# Your objective:
Please render the material as a Markdown table with the columns Row and Line, starting at the line that contains "Which has a higher value, col_7 or col_0?" and ending after the line that contains "Reading left to". Number each line, and omit blank lines and pictures.

[Data items]
= = =
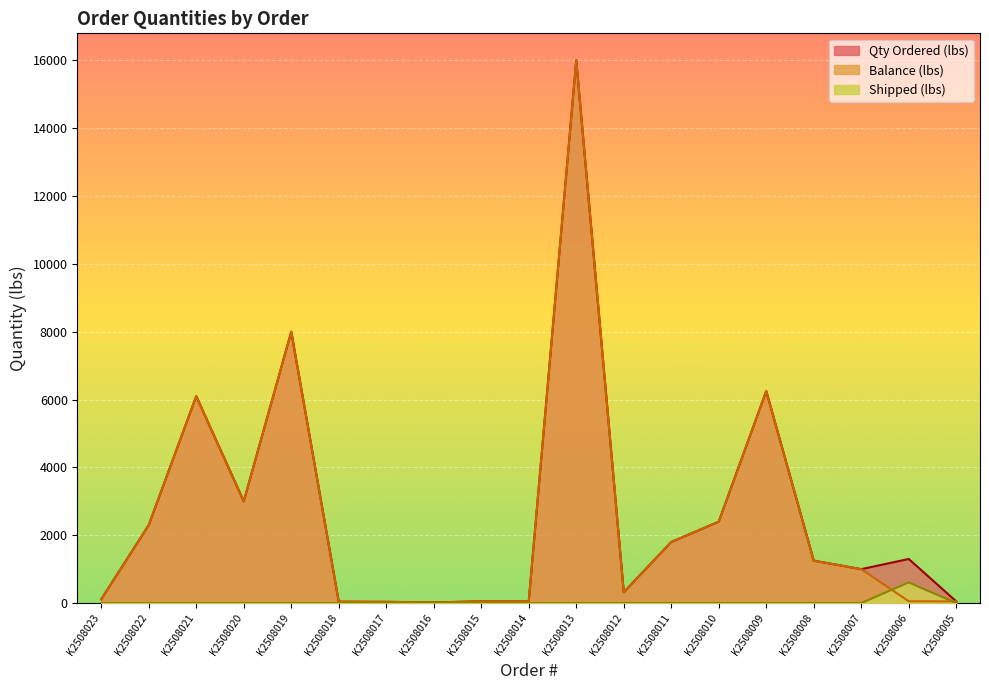

Reading right to left, what are all the values shown in this chart?

Balance (lbs): K2508005=50	K2508006=53	K2508007=1000	K2508008=1250	K2508009=6250	K2508010=2400	K2508011=1800	K2508012=320	K2508013=16000	K2508014=50	K2508015=50	K2508016=20	K2508017=36	K2508018=40	K2508019=8000	K2508020=3000	K2508021=6100	K2508022=2300	K2508023=112
Qty Ordered (lbs): K2508005=50	K2508006=1300	K2508007=1000	K2508008=1250	K2508009=6250	K2508010=2400	K2508011=1800	K2508012=320	K2508013=16000	K2508014=50	K2508015=50	K2508016=20	K2508017=36	K2508018=40	K2508019=8000	K2508020=3000	K2508021=6100	K2508022=2300	K2508023=112
Shipped (lbs): K2508005=0	K2508006=609	K2508007=0	K2508008=0	K2508009=0	K2508010=0	K2508011=0	K2508012=0	K2508013=0	K2508014=0	K2508015=0	K2508016=0	K2508017=0	K2508018=0	K2508019=0	K2508020=0	K2508021=0	K2508022=0	K2508023=0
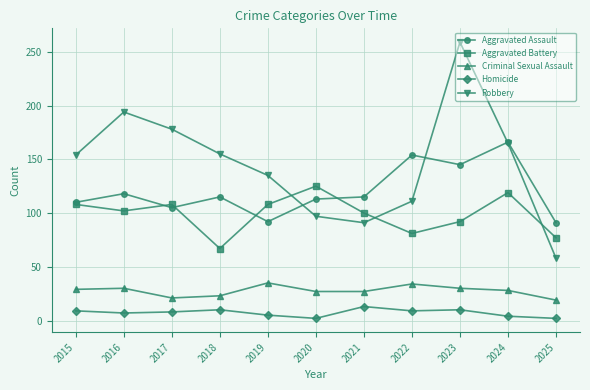

In Aggravated Battery, how many points are lower than both neighbors (excluding endpoints)?

3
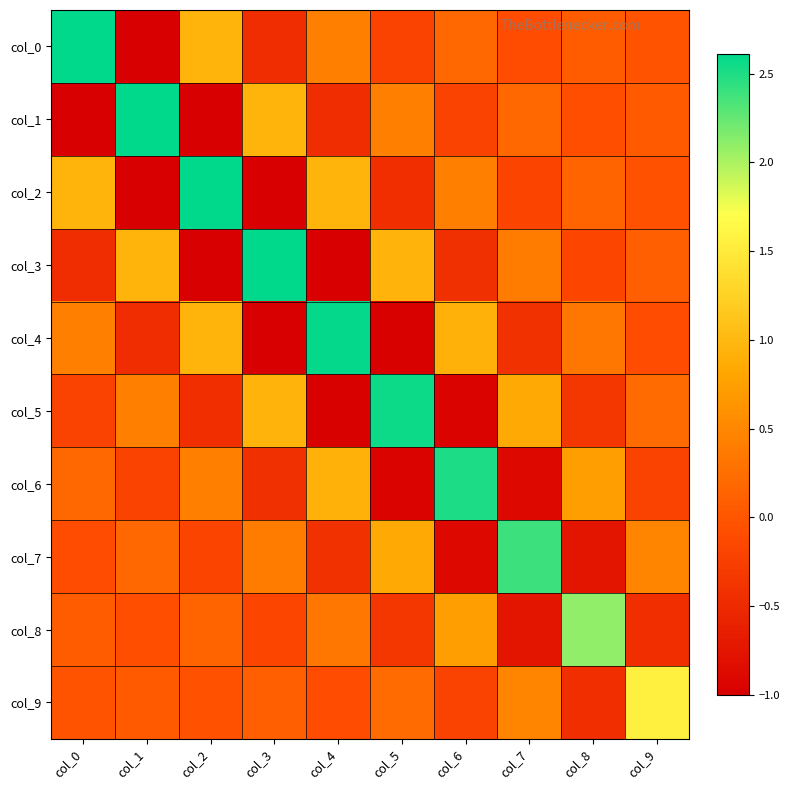

Which has a higher value, col_7 or col_0?

col_0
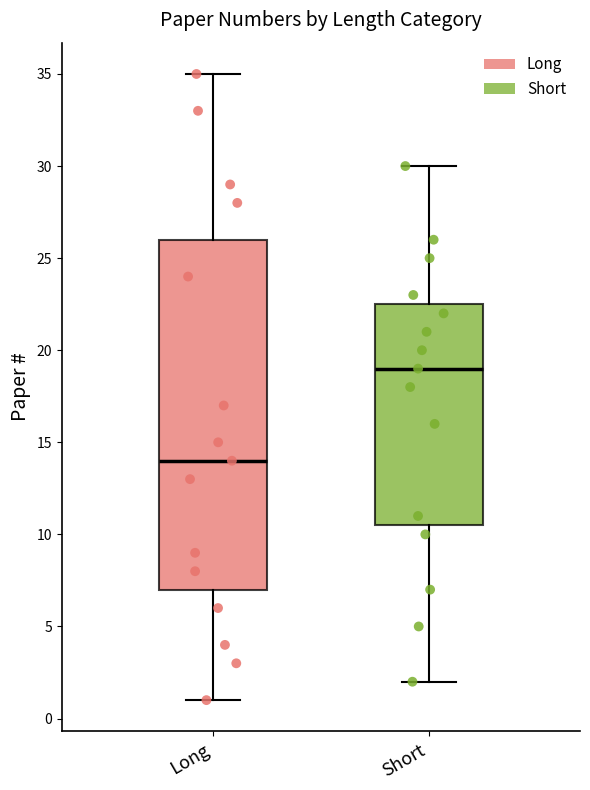

Reading left to right, read every box against the y-axis: the position of its median line, the range the box covers, and the ends of its whiskers. The values are not printed on the chart, so give them approximately, as read against the axis.

Long: median 14.0, box 7.0 to 26.0, whiskers 1.0 to 35.0
Short: median 19.0, box 10.5 to 22.5, whiskers 2.0 to 30.0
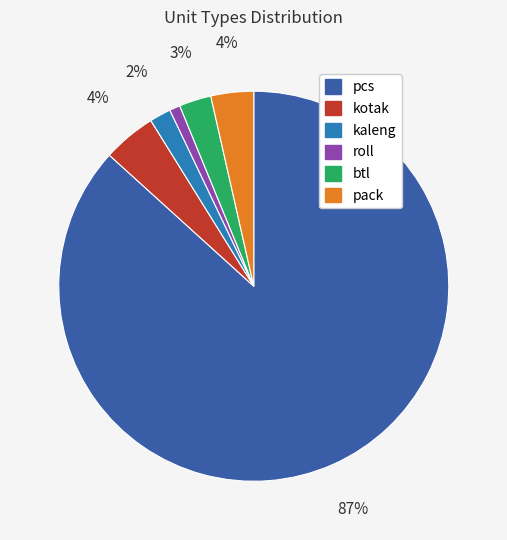

To the nearest percent, what is the average slice percentage?

17%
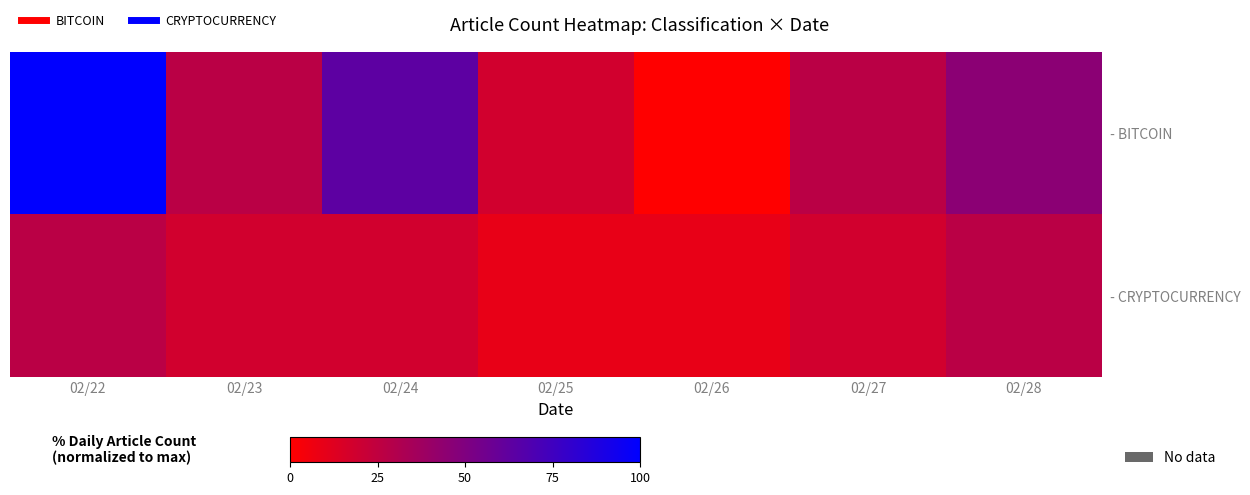

Which series changed the most between 02/24 and 02/27?

- BITCOIN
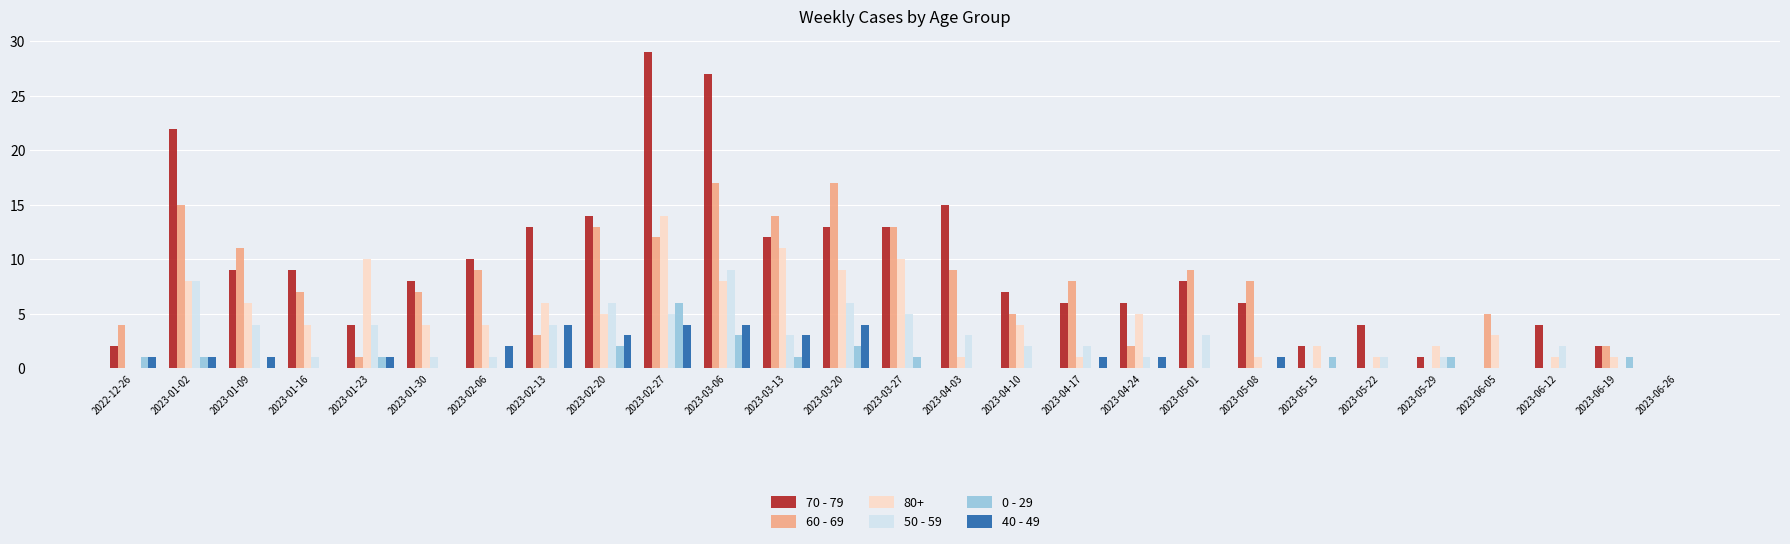

Which series has the largest total across all categories?

70 - 79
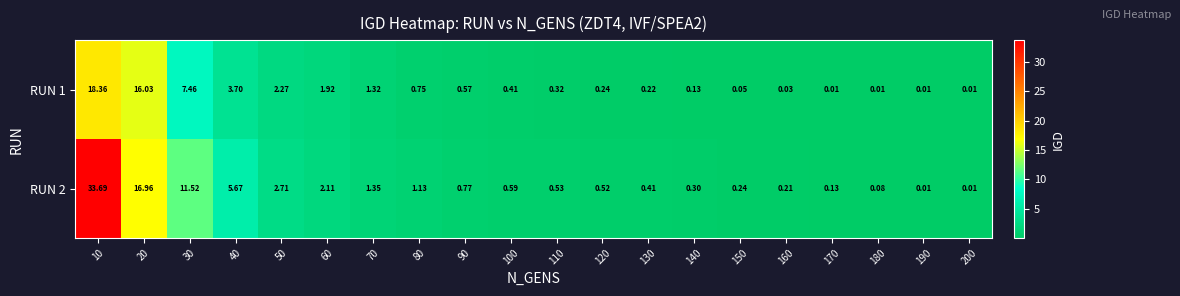

Is the value of RUN 1 at 30 greater than the value of RUN 2 at 180?

Yes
= = =
# Written answer:
| Row | Line |
|---|---|
| 1 | Which has a higher value, col_7 or col_0? |
| 2 | col_0 |
| 3 | Reading left to right, read every box against the y-axis: the position of its median line, the range the box covers, and the ends of its whiskers. The values are not printed on the chart, so give them approximately, as read against the axis. |